The cost gap may not be the only challenge to reshoring policy. TOPCon is quickly becoming the dominant market technology and more than 90% of the market is based in China, where companies have invested in the approach for the last two years.
By contrast, most of the manufacturing capacity located in Western countries and India is PERC technology, which will soon be phased out. Upgrading older production lines or building new capacity entails large investment that many Western manufacturers will find very difficult. Ultimately, in this context, reshoring module manufacturing in the United States or Europe would be the easiest option if n-type cells can be imported.
These tough times will continue for Western solar manufacturers as bulging overcapacity in China shows no sign of abating, putting Western companies at risk of falling behind on technological development.
S&P Global Commodity Insights expects the global manufacturing base to continue growing at a faster pace than demand, and most of these expansions will occur in China. In the next two years, manufacturers will add 300 GW of annual solar module production capacity – the equivalent of more than 70% of total global demand during 2023.

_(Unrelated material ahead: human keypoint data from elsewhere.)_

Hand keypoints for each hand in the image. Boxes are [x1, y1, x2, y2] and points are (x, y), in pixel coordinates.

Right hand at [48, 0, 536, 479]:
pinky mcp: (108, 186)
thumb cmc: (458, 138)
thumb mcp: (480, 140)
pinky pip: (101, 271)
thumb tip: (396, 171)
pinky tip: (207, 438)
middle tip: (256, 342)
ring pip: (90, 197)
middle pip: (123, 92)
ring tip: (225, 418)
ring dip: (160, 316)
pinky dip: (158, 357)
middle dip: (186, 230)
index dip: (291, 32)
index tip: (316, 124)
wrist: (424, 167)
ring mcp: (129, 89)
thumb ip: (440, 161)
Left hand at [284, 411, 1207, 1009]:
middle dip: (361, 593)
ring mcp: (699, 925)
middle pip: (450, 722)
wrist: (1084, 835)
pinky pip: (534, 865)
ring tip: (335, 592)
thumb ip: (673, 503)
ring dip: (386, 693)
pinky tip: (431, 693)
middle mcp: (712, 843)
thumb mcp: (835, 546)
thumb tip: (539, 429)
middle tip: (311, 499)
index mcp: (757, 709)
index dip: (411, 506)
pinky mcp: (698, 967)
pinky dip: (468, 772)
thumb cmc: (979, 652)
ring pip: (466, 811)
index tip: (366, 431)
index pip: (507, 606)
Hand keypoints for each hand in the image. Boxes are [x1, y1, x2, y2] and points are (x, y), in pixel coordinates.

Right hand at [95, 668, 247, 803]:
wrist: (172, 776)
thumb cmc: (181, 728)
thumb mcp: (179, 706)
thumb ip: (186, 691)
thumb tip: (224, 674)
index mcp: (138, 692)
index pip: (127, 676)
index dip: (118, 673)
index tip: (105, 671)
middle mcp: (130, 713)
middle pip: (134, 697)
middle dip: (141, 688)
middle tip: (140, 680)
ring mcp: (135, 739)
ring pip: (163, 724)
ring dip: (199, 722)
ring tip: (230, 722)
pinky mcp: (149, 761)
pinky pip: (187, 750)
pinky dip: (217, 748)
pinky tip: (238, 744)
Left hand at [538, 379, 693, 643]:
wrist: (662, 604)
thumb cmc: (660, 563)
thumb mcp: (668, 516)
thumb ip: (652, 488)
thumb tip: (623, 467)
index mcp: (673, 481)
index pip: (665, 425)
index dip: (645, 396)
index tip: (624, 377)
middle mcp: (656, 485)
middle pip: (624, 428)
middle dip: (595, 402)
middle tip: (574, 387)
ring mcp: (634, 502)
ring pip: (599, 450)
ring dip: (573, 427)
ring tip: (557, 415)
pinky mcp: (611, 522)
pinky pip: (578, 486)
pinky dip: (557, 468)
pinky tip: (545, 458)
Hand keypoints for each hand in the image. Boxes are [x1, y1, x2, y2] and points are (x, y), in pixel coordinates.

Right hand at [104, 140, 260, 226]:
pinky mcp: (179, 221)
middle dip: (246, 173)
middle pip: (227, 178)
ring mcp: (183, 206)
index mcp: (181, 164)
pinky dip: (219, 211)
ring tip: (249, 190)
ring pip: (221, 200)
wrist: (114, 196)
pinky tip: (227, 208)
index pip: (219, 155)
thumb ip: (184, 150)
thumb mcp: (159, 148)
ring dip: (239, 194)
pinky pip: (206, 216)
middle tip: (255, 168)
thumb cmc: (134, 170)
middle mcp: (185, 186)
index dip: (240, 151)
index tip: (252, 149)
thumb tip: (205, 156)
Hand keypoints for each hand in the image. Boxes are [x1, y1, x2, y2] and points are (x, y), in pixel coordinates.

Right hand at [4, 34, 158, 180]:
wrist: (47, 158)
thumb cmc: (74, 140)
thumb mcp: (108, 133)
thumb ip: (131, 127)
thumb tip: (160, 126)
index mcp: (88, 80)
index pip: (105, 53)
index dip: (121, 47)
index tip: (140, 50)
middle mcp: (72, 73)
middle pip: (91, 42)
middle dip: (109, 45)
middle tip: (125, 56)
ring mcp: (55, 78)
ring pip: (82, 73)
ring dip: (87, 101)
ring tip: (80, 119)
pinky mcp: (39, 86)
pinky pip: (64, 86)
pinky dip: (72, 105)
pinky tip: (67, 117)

How easily shipments from this massive new capacity reach international markets is something that remains to be seen. In 2024, the solar industry will face another global wave of policy in key markets including the United States, Europe, and India. Examples include the new foreign subsidy investigations opened by the European Union, the implementation of the restrictive Approved List of Models and Manufacturers for government projects in India; and in the United States, the end of an antidumping duty and countervailing duty moratorium, and the Uyghur Forced Labor Prevention Act.
Those moves will determine not only the fate of ongoing onshoring efforts in those regions but also the shape of global supply chains as they adapt to continue serving core markets.